The duo are co-owners of Homebody on Capitol Hill’s Barracks Row commercial district, running south from the Eastern Market Metro station at Pennsylvania Avenue. They set up shop at 715 8th St., S.E., a little over eight years ago. Operating a storefront business as “outfitters for contemporary living,” however, wasn’t what either had envisioned doing.
Mara, in fact, “never enjoyed shopping” – for anything. Typically “overwhelmed” by conventional commerce and large-scale store arrays, her tolerance was limited. She and Fourcade kept that in mind when setting up their own storefront interior. “We want customers to feel welcome and comfortable,” explains Fourcade. “There is nothing that makes us happier than a customer blurting out ‘I want to live here’ when in the store.”
The shop’s intimate loft-style environment evokes a contemporary urban habitat with exposed ductwork and walls randomly revealing layers of plaster and brick above a concrete floor. The shop’s rough-edged landscape is warmed by well-organized and pleasantly lit kitchenware displays and casually arranged furniture, lighting, table, textile, and unique local artwork and home décor items.
Years earlier, Fourcade had introduced herself to Mara at the Hung Jury bar after recognizing her from the Rose Park tennis courts in Georgetown. Both D.C. natives, they would fast become friends while Fourcade traveled the tennis circuit as a professional racquet stringer and product brand representative.
Mara, who would launch the former Pearl restaurant and bar on 18th Street, N.W., in Adams Morgan with a business partner, had previously been a popular community personality organizing and hosting periodic women’s nightlife events. Fourcade later joined the staff at Pearl, working as sous chef and overseeing the kitchen operation.
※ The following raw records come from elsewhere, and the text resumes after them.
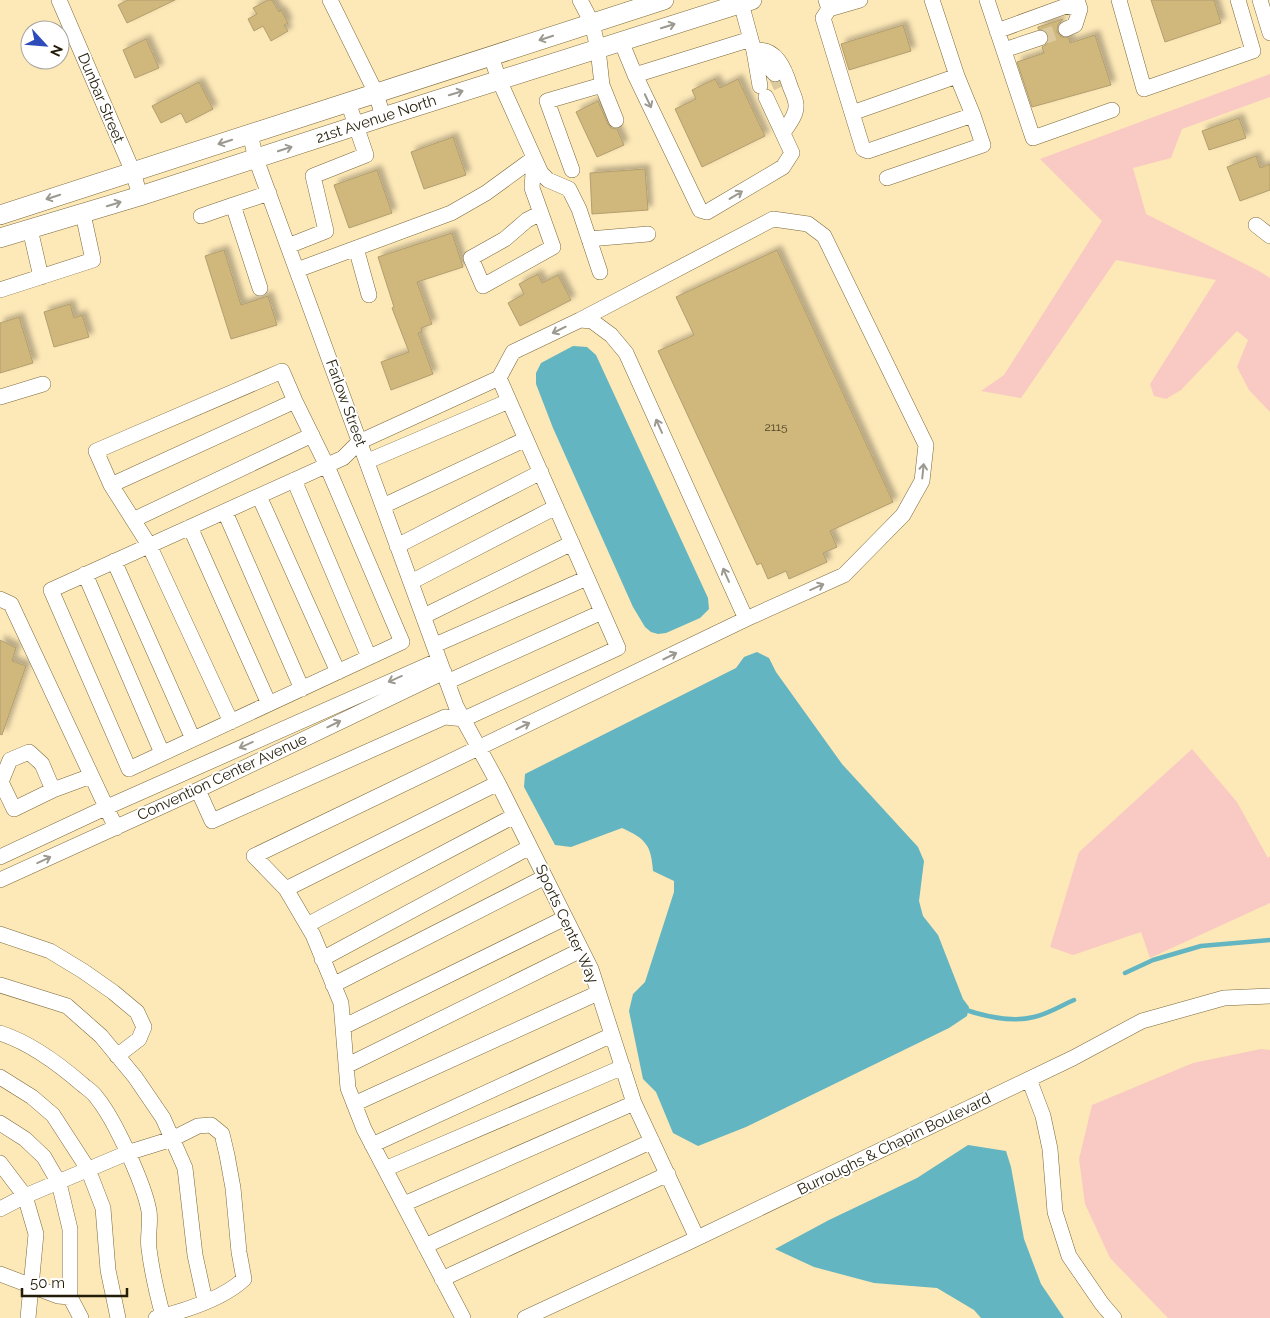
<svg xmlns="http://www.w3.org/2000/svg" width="1270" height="1318" font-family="Raleway,sans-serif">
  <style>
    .green { fill: #f9cac3 }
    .water { fill: #62b5c1 }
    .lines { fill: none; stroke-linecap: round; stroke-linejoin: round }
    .stream { stroke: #62b5c1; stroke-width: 4.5 }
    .building { fill: #d0b77b; stroke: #b29e6f; filter: url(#shadow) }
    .minor-tunnel { stroke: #dcc99d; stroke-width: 15; stroke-dasharray: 15 8; stroke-linecap: butt }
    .minor-casing { stroke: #7b693b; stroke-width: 16 }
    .major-casing { stroke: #7b693b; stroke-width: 20 }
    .minor { stroke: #fff; stroke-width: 15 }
    .major { stroke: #fff; stroke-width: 19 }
    .oneway { stroke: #9c9990 }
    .labels { text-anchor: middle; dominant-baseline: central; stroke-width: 4; stroke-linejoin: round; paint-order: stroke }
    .number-label { font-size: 12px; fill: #4e4326 }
    .street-label { font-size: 15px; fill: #231c09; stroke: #fff }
  </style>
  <defs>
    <filter id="shadow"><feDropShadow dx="4.5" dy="-4.5" stdDeviation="2.5" flood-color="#0004"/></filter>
  </defs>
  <rect width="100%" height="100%" fill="#fde8b7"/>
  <!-- green -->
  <path class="green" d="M1270,74v23l-88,32 -11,29 -38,10 13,46 113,57 11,7v134l-21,-22 -12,-23 11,-27 -11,-9 -56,59 -15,9 -12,-3 -4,-12 66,-104 -100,-20 -95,138 -40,-7 23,-16 98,-154 -62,-62z
    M1192,749l45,53 31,56 2,-2v47l-120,55 -9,-26 -68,23 -23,-8 29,-95z
    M1261,1049l9,1v268h-102l-58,-60 -25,-54 -6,-45 13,-54 101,-42z"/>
  <!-- water -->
  <path class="water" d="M573,346l14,1 9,8 112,243 1,11 -9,9 -34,15 -8,1 -7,-2 -6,-5 -12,-20 -80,-179 -17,-44v-11l5,-10z
    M757,652l12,6 7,14 66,92 76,83 6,14 -5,40 4,15 15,19 25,64 6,8 -2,9 -18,12 -203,99 -48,19 -25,-13 -17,-41 -13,-13 -14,-68 4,-17 12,-12 29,-90v-11l-21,-10c-2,-26 -7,-32 -31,-43l-51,19 -16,-2 -31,-58 1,-13 211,-106 8,-11z
    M968,1145l38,6 5,16 13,72 17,45 23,34h-83l-7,-8 -37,-22 -63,-5 -60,-16 -39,-18 54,-29 88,-42z"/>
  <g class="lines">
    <!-- stream -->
    <path class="stream" d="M1125,973l28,-13 48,-14 69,-6
      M963,1009c23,8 48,14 71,8 14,-3 28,-12 40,-17"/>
  </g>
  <!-- building -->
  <path class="building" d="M128,0h47l-48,23 -9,-18z
    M268,0h4l7,12 2,-2 7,13 -4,2 4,6 -17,10 -8,-15 -9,5 -6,-12 9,-5 -4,-6z
    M1151,0h63l7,23 -56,19z
    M1063,19l-5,5 -1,8 4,5 8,1 1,5 25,-8 16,50 -79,22 -15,-45 27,-9 -2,-6 5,-3 2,-8 -3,-5 -8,-2v-2z
    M903,25l8,26 -62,19 -8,-26z
    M146,39l13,29 -24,10 -12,-28z
    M715,79l5,9 18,-9 27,57 -63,31 -27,-58 21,-10 -4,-9z
    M199,82l14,27 -27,14 -5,-10 -20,10 -9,-17z
    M598,101l10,23 3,4 6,1 7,16 -27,12 -21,-45z
    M1239,118l7,20 -37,12 -7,-19z
    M453,137l13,38 -42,14 -13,-37z
    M1256,156l4,12 10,-4v26l-30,11 -13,-34z
    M645,169l3,41 -56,4 -2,-41z
    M377,170l15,43 -43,15 -15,-43z
    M452,233l11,34 -46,15 15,42 -11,4 1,4 -4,1 15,41 -42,16 -10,-28 28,-10 -17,-44 2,-1 -16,-50z
    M224,250l17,55 27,-9 9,29 -46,14 -26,-83z
    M777,250l116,252 -63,29 7,16 -14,6 4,9 -38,17 -3,-8 -18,8 -7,-16 -4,2 -99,-214 36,-16 -18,-38z
    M538,274l4,9 16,-8 13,25 -51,26 -12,-23 16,-9 -5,-10z
    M70,304l4,14 8,-3 7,22 -35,10 -10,-35z
    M19,317l14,46 -33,10v-50z
    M0,640l16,8 -4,13 14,5 -24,69 -2,-1z"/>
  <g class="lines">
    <!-- minor-tunnel -->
    <path class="minor-tunnel" d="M1040,38l26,-9
      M775,74l6,13"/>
    <!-- minor casing -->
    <g class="minor-casing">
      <path id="minor" d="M59,0l74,172 7,24
        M330,0l46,93 7,24
        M826,0l3,9 -6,9 40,131 5,2 105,-36 10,30 -96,33
        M987,0l46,138 79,-28
        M1119,0l25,89 109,-38 -15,-51
        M1260,0l10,33
        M741,3l13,48 6,35
        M829,9l31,-9
        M1066,29l9,-4 5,-16 -3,-9
        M997,31l69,-25 14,3
        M621,41l14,34 65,135 7,2 76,-45 9,-14 -26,-56
        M1004,50l36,-12
        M754,51c22,-5 31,19 36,35 2,6 6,13 6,19 1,10 -8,20 -13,28
        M754,51l21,23
        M491,56l8,24 42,93 7,7 21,9 10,20 21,63
        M635,75l116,-36
        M957,76l16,39
        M602,85l14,35
        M852,113l105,-37 -25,-76
        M250,134l6,25 200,547 42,77 93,186 43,134 63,135
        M534,158l-2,30 21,59 -70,39 -12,-28 34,-19 22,-19 14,-7
        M572,170l-25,-69 55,-16 -4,-36 -6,-26 -12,-23
        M201,216l32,-11
        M1256,225l14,11
        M30,229l11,48
        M589,239l59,-5
        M288,246l38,-15 -13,-55 53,-21 -18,-53
        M356,248l13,47
        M297,270l154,-57 35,-20 48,-35
        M260,288l-27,-83 36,-12
        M0,290l93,-30 -10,-46
        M499,378l14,-26 67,-32 12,1 19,14 15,18 120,266
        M0,397l43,-13
        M368,461l141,-60
        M294,480l75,177
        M111,485l184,-84
        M259,496l79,176
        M383,506l143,-67
        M225,512l77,177
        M133,520l179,-85
        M190,527l79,177
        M397,546l144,-74
        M114,561l79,178
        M85,574l77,179
        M411,582l145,-75
        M0,599l11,5 105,224
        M424,616l148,-73
        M435,645l152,-67
        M447,682l155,-70
        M53,790l-11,-26 -13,-12 -19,8 -9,22 13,27 39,-19 38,-14
        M198,790l14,31 233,-104 19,2 154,-71 -119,-270 -140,64 -16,16 -292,132 78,179 273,-127 -75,-176 -32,-65 -13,-30 -186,80 15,34 38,60 82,177
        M0,857l105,-49 334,-148
        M0,880l198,-90 246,-118
        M286,889l212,-106
        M307,925l207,-109
        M0,934l50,17 33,20 30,21 24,20 7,15 -5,12 -22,17
        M322,959l208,-112
        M0,985l67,21 34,30 34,41 28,41 22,50 10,87 10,46
        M333,985l212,-108
        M343,1027l222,-109
        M0,1033c31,10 59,31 83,52 5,4 11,8 14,13 18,22 47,86 52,113 2,13 -2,26 0,38 3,23 8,45 14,67
        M346,1066l235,-116
        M0,1077l32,20 21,18 35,54 15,39 5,62 10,48
        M1029,1079l14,37 7,33 5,63 14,44 33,48 12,14
        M354,1104l244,-111
        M0,1123l25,16 19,18 15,26 11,46v68l11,21
        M372,1145l240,-110
        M0,1163l25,33 11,38 -8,84
        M385,1169l238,-102
        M404,1204l230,-101
        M0,1209l25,-13 102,-43 45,-14 26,-13 13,-1 11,9 5,21 6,33 6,64 5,27c-21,20 -60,32 -88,39
        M425,1246l227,-105
        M0,1274l58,22 12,1
        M442,1279l226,-105
        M463,1318l-99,-189 -16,-41 -7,-85 -28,-68 -27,-46 -32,-33 492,-237 98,-44 59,-60 19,-34 4,-36 -102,-209 -16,-12 -35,-5 -193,101
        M525,1318l162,-75 386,-185 69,-37 82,-23 46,-2"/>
    </g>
    <!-- major casing -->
    <g class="major-casing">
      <path id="major" d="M0,215l664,-215
        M0,238l140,-42 243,-79 369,-117"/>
    </g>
    <!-- minor -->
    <use href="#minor" class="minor"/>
    <!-- major -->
    <use href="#major" class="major"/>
  </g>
  <!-- one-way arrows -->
  <defs><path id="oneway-shaft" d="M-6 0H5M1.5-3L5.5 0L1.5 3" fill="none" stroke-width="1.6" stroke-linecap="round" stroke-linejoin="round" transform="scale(1.25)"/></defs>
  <g class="oneway">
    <use href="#oneway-shaft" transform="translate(668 26) rotate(-17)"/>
    <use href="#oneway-shaft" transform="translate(546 38) rotate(162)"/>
    <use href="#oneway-shaft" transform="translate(456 93) rotate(-17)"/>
    <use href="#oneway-shaft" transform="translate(648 101) rotate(65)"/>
    <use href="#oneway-shaft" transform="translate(225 142) rotate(162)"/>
    <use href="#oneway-shaft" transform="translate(285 149) rotate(-18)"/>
    <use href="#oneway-shaft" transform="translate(736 195) rotate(-31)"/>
    <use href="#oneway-shaft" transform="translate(53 197) rotate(162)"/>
    <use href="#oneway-shaft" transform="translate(114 204) rotate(-17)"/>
    <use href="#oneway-shaft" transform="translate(559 330) rotate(154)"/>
    <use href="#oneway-shaft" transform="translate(659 426) rotate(-114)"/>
    <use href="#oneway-shaft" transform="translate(923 471) rotate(-84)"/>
    <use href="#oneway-shaft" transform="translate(726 575) rotate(-114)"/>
    <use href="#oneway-shaft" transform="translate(817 587) rotate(-24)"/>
    <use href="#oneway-shaft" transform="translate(670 656) rotate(-26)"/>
    <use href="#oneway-shaft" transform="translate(395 679) rotate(156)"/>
    <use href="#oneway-shaft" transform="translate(334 724) rotate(-26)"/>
    <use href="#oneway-shaft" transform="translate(523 726) rotate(-26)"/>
    <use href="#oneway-shaft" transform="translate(246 745) rotate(156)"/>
    <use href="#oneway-shaft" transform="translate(44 860) rotate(-25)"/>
  </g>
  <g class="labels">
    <!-- number labels -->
    <g class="number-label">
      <text x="776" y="427">2115</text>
    </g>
    <!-- street labels -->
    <g class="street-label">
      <text transform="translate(101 98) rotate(67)">Dunbar Street</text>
      <text transform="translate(376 119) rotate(-18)">21st Avenue North</text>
      <text transform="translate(346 403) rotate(70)">Farlow Street</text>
      <text transform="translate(222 777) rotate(-25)">Convention Center Avenue</text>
      <text transform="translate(567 924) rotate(65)">Sports Center Way</text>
      <text transform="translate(894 1144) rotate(-26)">Burroughs &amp; Chapin Boulevard</text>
    </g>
  </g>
  <!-- north arrow -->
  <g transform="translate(45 45) rotate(116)"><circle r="24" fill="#ffffff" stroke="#a7a49d"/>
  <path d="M0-4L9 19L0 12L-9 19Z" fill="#2e4bbc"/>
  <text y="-8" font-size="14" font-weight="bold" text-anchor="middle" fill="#231c09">N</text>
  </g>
  <!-- scale -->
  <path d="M22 1288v8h105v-8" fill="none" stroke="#231c09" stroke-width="2.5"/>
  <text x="30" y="1288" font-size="15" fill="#231c09" stroke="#ffffff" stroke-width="4" paint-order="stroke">50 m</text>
</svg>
Having attended film school and studying art during her college years, Mara has found the home furnishings business “a place where I can be creative.” Fourcade and Mara, wanting to work together at a shared undertaking, had ruminated on various start-up business options. Both had engaged in freelance interior design and faux finishing projects, discovering they had similar sensibilities. They began attending trade shows with the notion of launching a home goods business.
When subsequently searching for retail space in the summer of 2005, they chose a spot close to the home the then couple shared at the time. The commercial strip was not as lively or robust, now attracting patrons to numerous restaurants and bars who pop in to check out the shop. Each evening a line forms next door outside Rose’s Luxury gastro-pub, considered one of D.C.’s hottest new dining establishments since opening last fall. An increasingly populated streetscape continually brings new faces through the door.
In addition to attracting neighborhood customers, Homebody also draws destination shoppers seeking the sought-after modern collections of custom-made contemporary furniture, case goods, textiles and lighting fixtures featured on the store’s website. “People will cross town for a great sofa,” Mara points out.
“Our goal is to offer a variety of products in a range of price points,” Fourcade adds, “providing great looks for good prices.”
“Being an entrepreneur is all I know,” says Mara, “building a business is a creative expression for both of us and offers limitless possibilities.”
With no prior retail experience between them, “we didn’t set specific goals,” Mara recalls. “You don’t know what you don’t know,” she laughs, “so how could we fail?”
The success of their business is sweeter as a result.